Parts of the exercise>
**1.** In the blog page, the writer says readers should care about the outcome decided in roughly 48 hours. What reason does the post give for that?
**2.** Reproduce the blog page word for word, starting at "Monday, November 01, 2004" and ending at "(Que MIDI fanfare)".
**3.** Pick up the blog page right after its last line and write the next part.

Wednesday, November 24, 2004

The Greatest Short Story of All Time - Episode II - Attack of the Clones

Friday, November 19, 2004

The Greatest Short Story of All Time, Episode 1 - The Phantom Menace

I have finally completed the first part of my magnum opus, "The Tragi-Comic Death of Tom Arnold." Here's a sample:

It was a dark and stormy night. At his Beverly Hills residence, Tom Arnold was pouring what would be his last rum and coke...

Read the rest of Part 1

Monday, November 01, 2004

Hail to my Weiner

In approximately 48 hours, the fate of the world will have been decided. We shall either once more be under the thrall of The Great White Satan himself, or, under the veleveteen touch of a candy-ass, flip-flop, French millionaire pussyboy. Either way, I don't really care because the whole thing is, like, totally rigged anyway. But you should. You should care more than you have ever cared about anything in your life. Why? Because P. Diddy said so, bitch! But if you are still one of those jackoffs that doesn't know what our most sacred institution is all about, here's a handy guide for your retarded ass:


(Que MIDI fanfare)

Source material>
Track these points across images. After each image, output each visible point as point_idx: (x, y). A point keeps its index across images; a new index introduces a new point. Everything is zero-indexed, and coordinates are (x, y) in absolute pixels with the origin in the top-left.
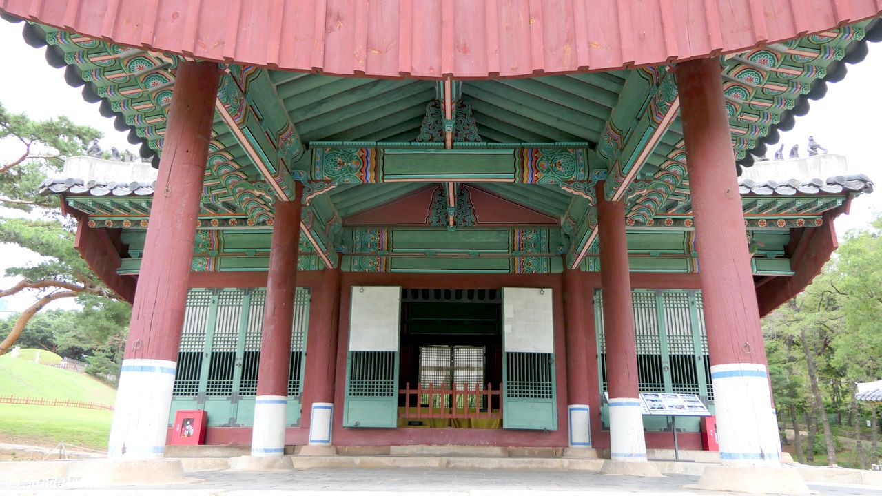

Responses per task>
**1.** The post says readers should care because P. Diddy said so.

**2.**
Monday, November 01, 2004

Hail to my Weiner

In approximately 48 hours, the fate of the world will have been decided. We shall either once more be under the thrall of The Great White Satan himself, or, under the veleveteen touch of a candy-ass, flip-flop, French millionaire pussyboy. Either way, I don't really care because the whole thing is, like, totally rigged anyway. But you should. You should care more than you have ever cared about anything in your life. Why? Because P. Diddy said so, bitch! But if you are still one of those jackoffs that doesn't know what our most sacred institution is all about, here's a handy guide for your retarded ass:


(Que MIDI fanfare)

**3.**
Your Guide to the 2004 Presidential Elections
by Vince "W" Milo


The Candidates

Your first step in participating in the political process, after forgetting to register to vote, is to get to know the candidates and their platforms. There are many things you might not know about the candidates and/or their platforms might surprise you. For example, did you know that President Bush once drove a snowmobile off of his platform and right into Karl Rove's ass? Or that John Kerry swings from platform to platform and tree to tree using only his distended, prehensile genitalia? Don't worry about learning about the third-party candidates, they will never win anyway and they hate our freedom.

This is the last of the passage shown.